Check your understanding:
(1) From the thread on summing k²/2^k, extract the passage between "Write $c^k$ as" and "goes to infinity.", inclusive.
(2) In the thread on summing k²/2^k, what value does Answer 4 find for the sum of n/2^n from n=1 to infinity?
Excerpt Start Marker
Sum $\sum_{k=0}^{\infty} \frac{k^2}{2^k}$

Question

How to go about summing $\sum_{k=0}^{\infty} \frac{k^2}{2^k}$.

Answer 1

Write $c^k$ as the forward difference of $c^k/(c-1)$ with $c=1/2.$ Find the sum from $1$ to $n$ of the given expression by using the summation by parts formula twice. Then take the limit as $n$ goes to infinity.

Answer 2

Start with $\sum_{k=0}^\infty x^k=\frac{1}{1-x}$ for $|x|\lt 1$

$\frac{d}{dx}\frac{1}{1-x}=\sum_{k=0}^\infty kx^{k-1}=\frac{1}{(1-x)^2}$

$\frac{d}{dx}\frac{x}{(1-x)^2}=\sum_{k=0}^\infty k^2x^{k-1}=\frac{1+x}{(1-x)^3}$

Therefore $\sum_{k=0}^\infty k^2x^k=\frac{x(1+x)}{(1-x)^3}$

The question is the value of this last expression when $x=\frac{1}{2}$. Ans $=6$.

Answer 3

$$\sum_{k=0}^{\infty} x^k=\frac{1}{1-x}, |x|<1.$$ Differentate w.r. $x$, then $$\sum_{k=0}^{\infty} k x^k =\frac{x}{(1-x)^2}.$$ Differentiate again w.r. t. $x$, we get By putting $x=1/2$, we get $$\sum_{k=0}^{\infty} k^2 x^k= \frac{x(1+x)}{(1-x)^3}.$$ $$\sum_{k=0}^{\infty} \frac{k^2}{2^k}=6$$

Answer 4

Since $$\sum_{n=1}^{\infty}\frac{n}{2^n}=\sum_{n=0}^{\infty}\frac{n+1}{2^{n+1}}=\sum_{n=1}^{\infty}\frac{n}{2^{n+1}}+\sum_{n=0}^\infty\frac{1}{2^{n+1}}=\frac{1}{2}\sum_{n=1}^{\infty}\frac{n}{2^{n}}+1$$

implies that

$$\sum_{n=1}^{\infty}\frac{n}{2^n}=2$$

we can use the same trick to see that

\begin{align}\sum_{n=1}^{\infty}\frac{n^2}{2^n}=\sum_{n=0}^{\infty}\frac{(n+1)^2}{2^{n+1}}&=\frac{1}{2}\sum_{n=1}^{\infty}\frac{n^2}{2^{n}}+\sum_{n=1}^{\infty}\frac{n}{2^{n}}+\sum_{n=0}^\infty\frac{1}{2^{n+1}}\\&= \frac{1}{2}\sum_{n=1}^{\infty}\frac{n^2}{2^{n}}+3 \end{align}

therefore $$\sum_{n=0}^{\infty}\frac{n^2}{2^{n}}=\sum_{n=1}^{\infty}\frac{n^2}{2^{n}}=6$$
Excerpt End Marker
Provided information Start Marker
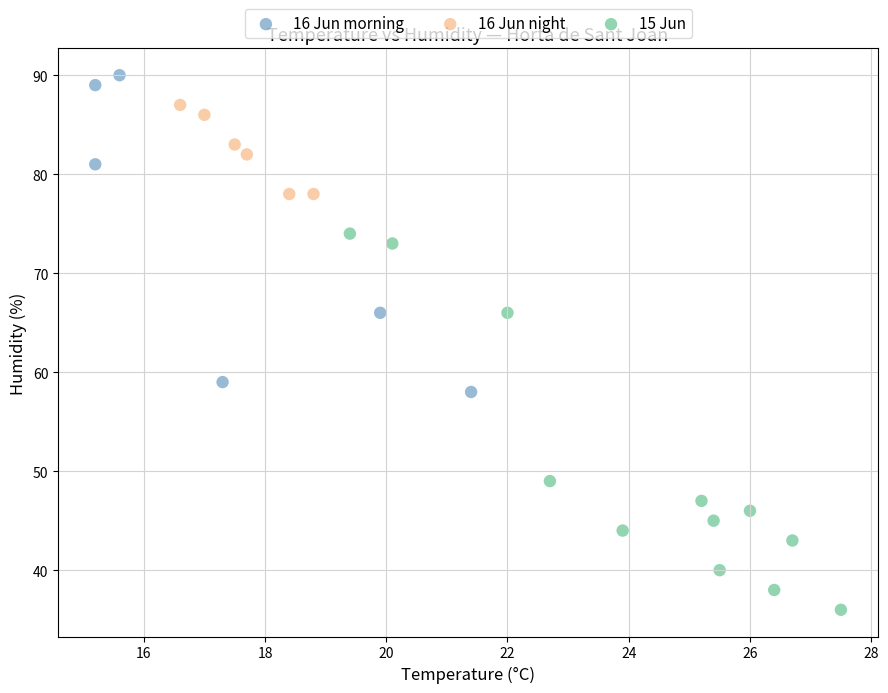

Which series reaches the maximum Y coordinate?

16 Jun morning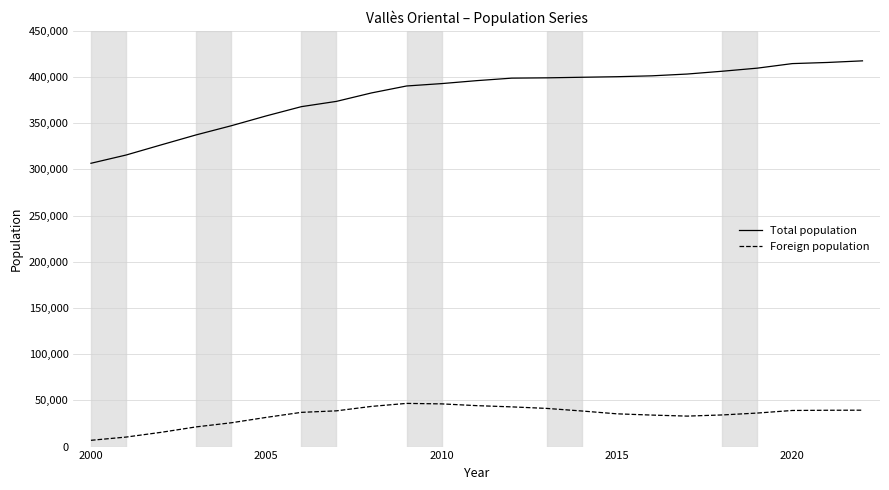

Which series has the largest range (max minus min)?

Total population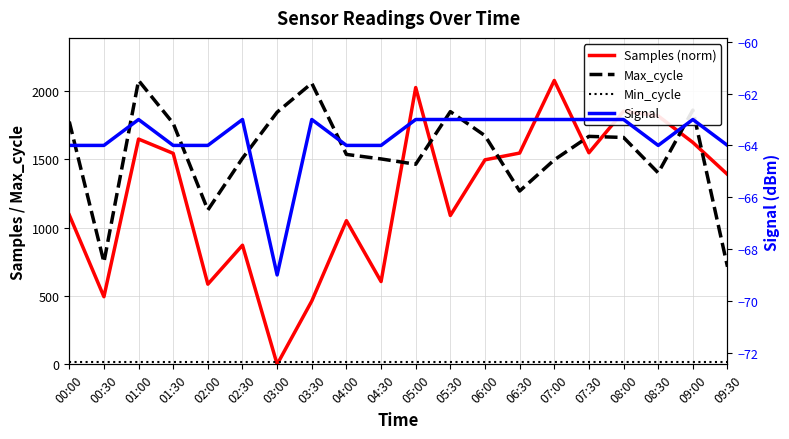

What is the smallest value displayed?

-69.0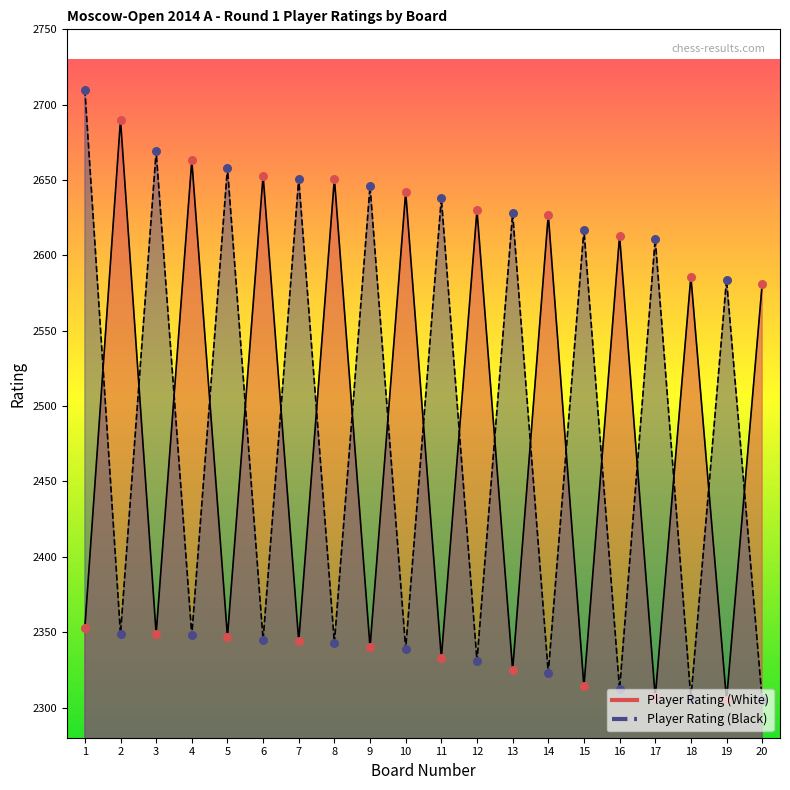

Which series has the largest Y range (max minus min)?

Player Rating (Black)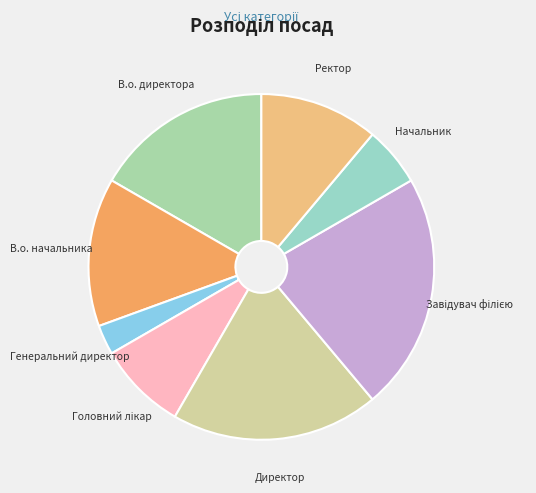

Approximately how many times larger is the value at Генеральний директор compared to В.о. директора?

0.2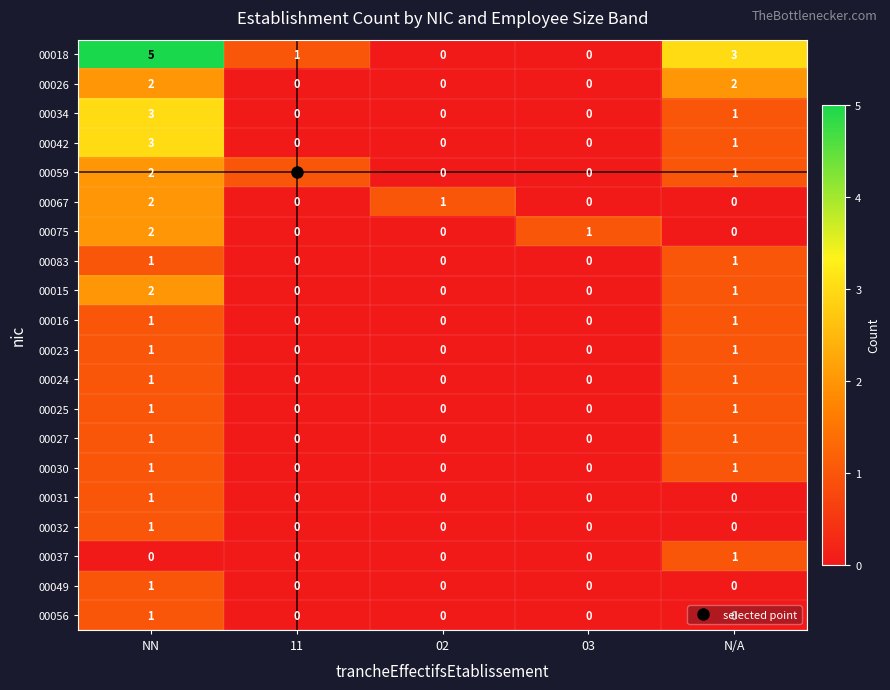

Is the value of 00016 at 02 greater than the value of 00042 at N/A?

No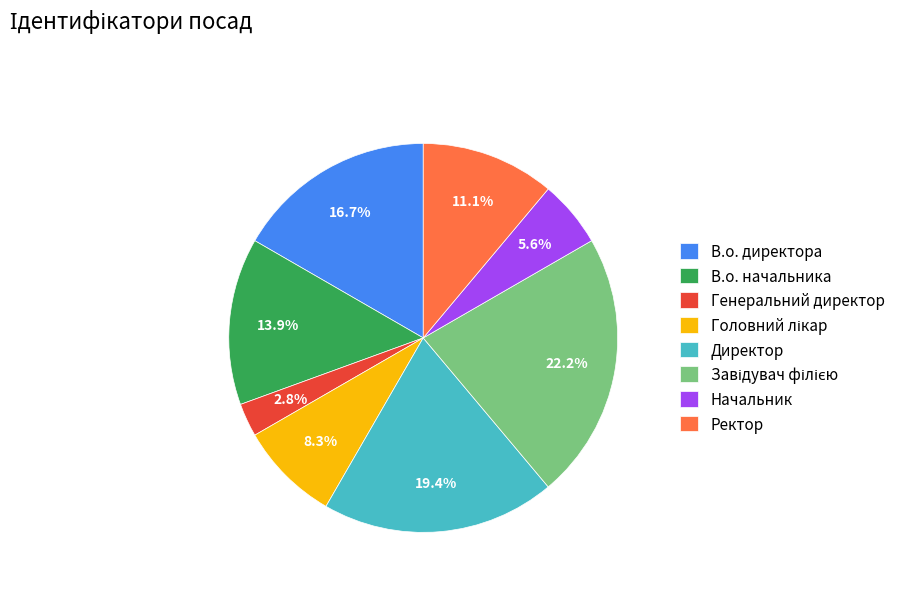

Count the number of slices in the pie.

8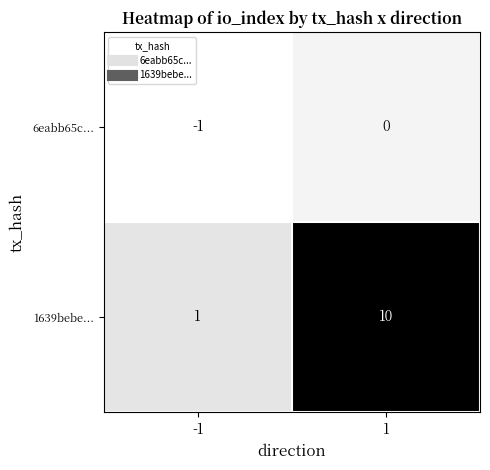

Which series has the widest spread of values?

1639bebe...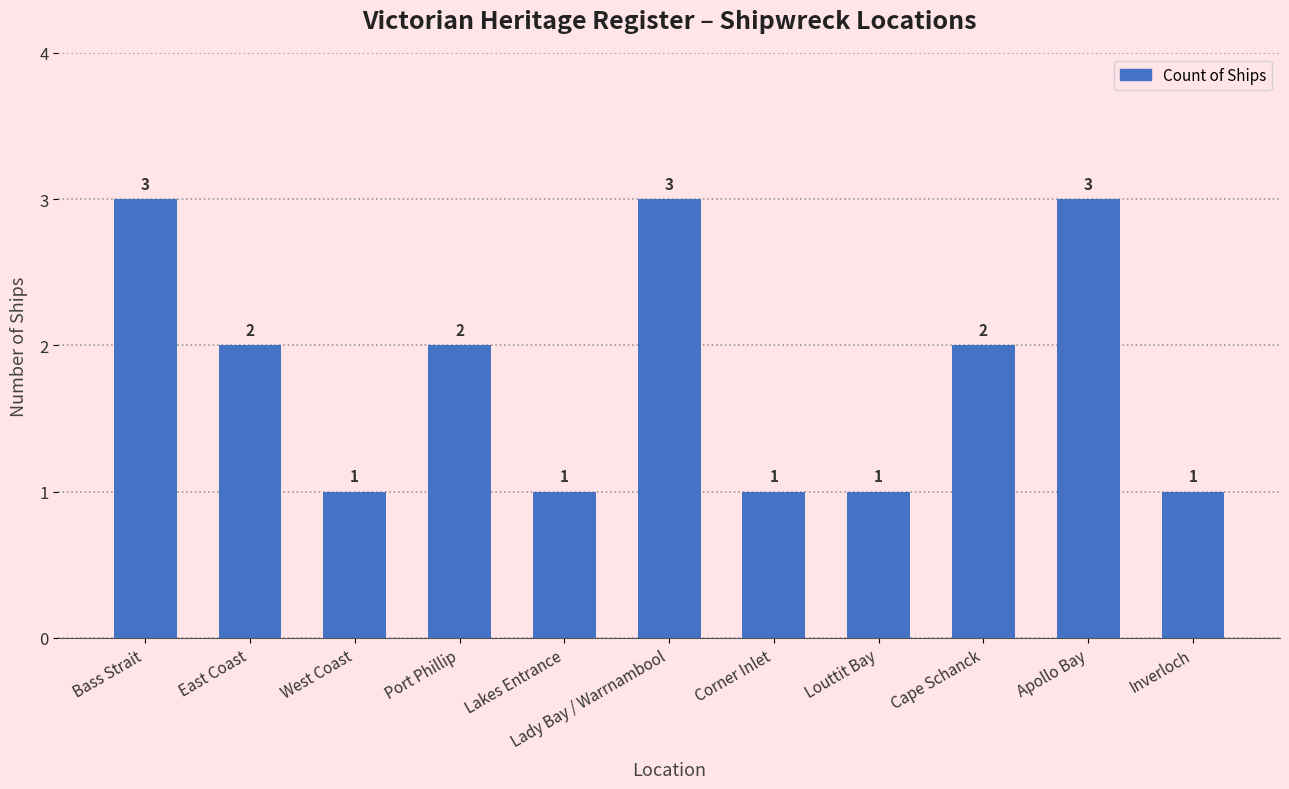

Does the chart contain any negative values?

No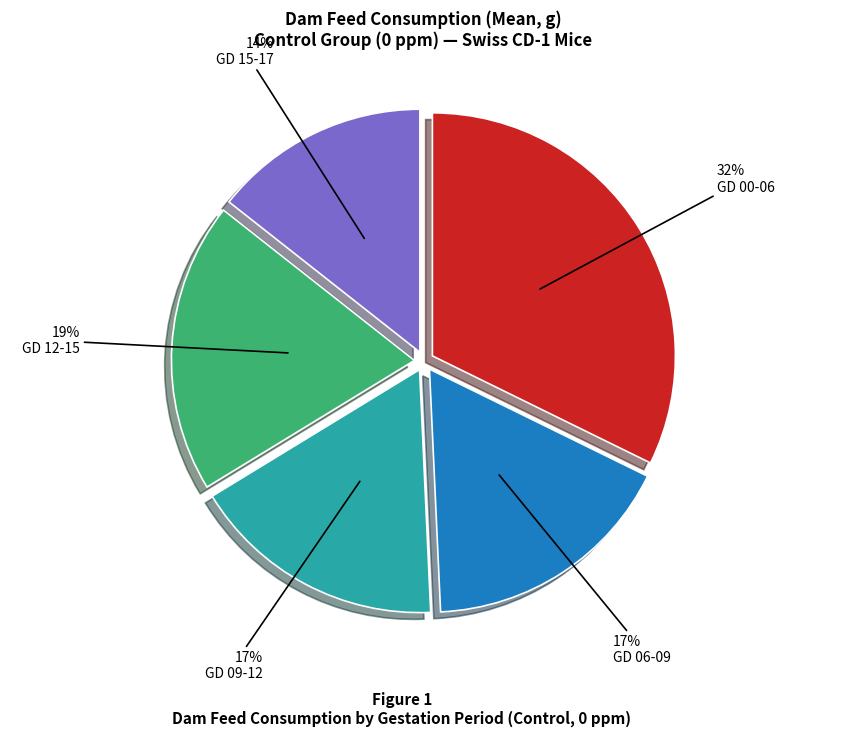

Is there any slice that represents more than half of the pie?

No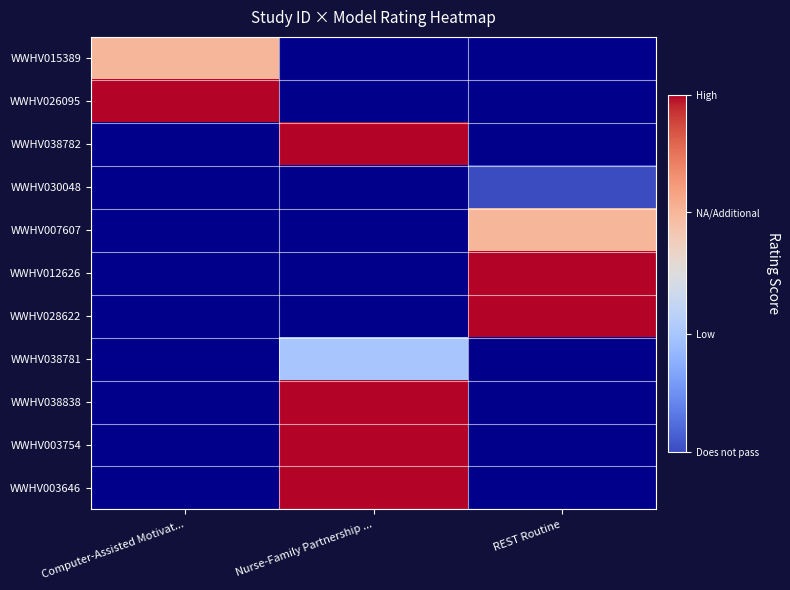

Count the number of data series in this chart.

11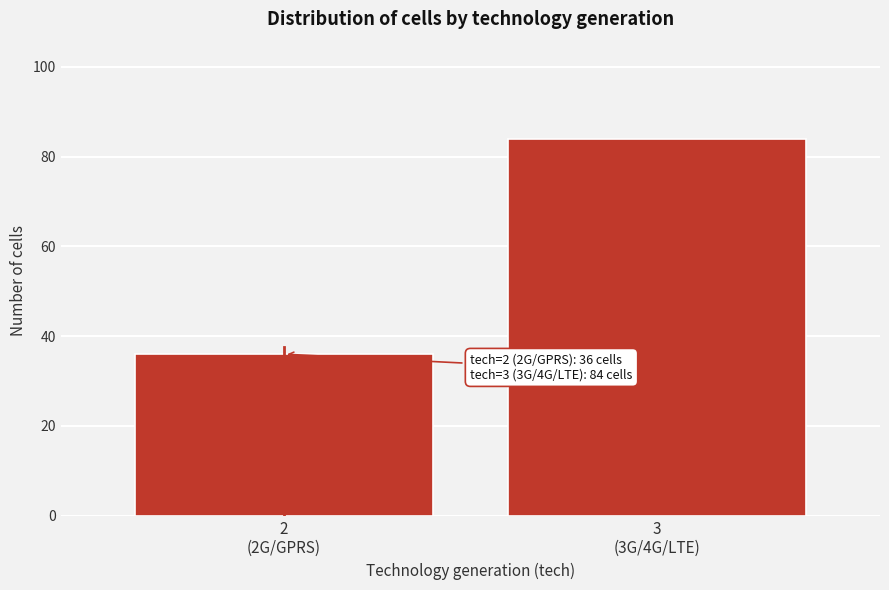

Reading left to right, what are all the values shown in this chart?

36	84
Provided information End Marker
Results of the tasks:
(1)
Write $c^k$ as the forward difference of $c^k/(c-1)$ with $c=1/2.$ Find the sum from $1$ to $n$ of the given expression by using the summation by parts formula twice. Then take the limit as $n$ goes to infinity.

(2) 2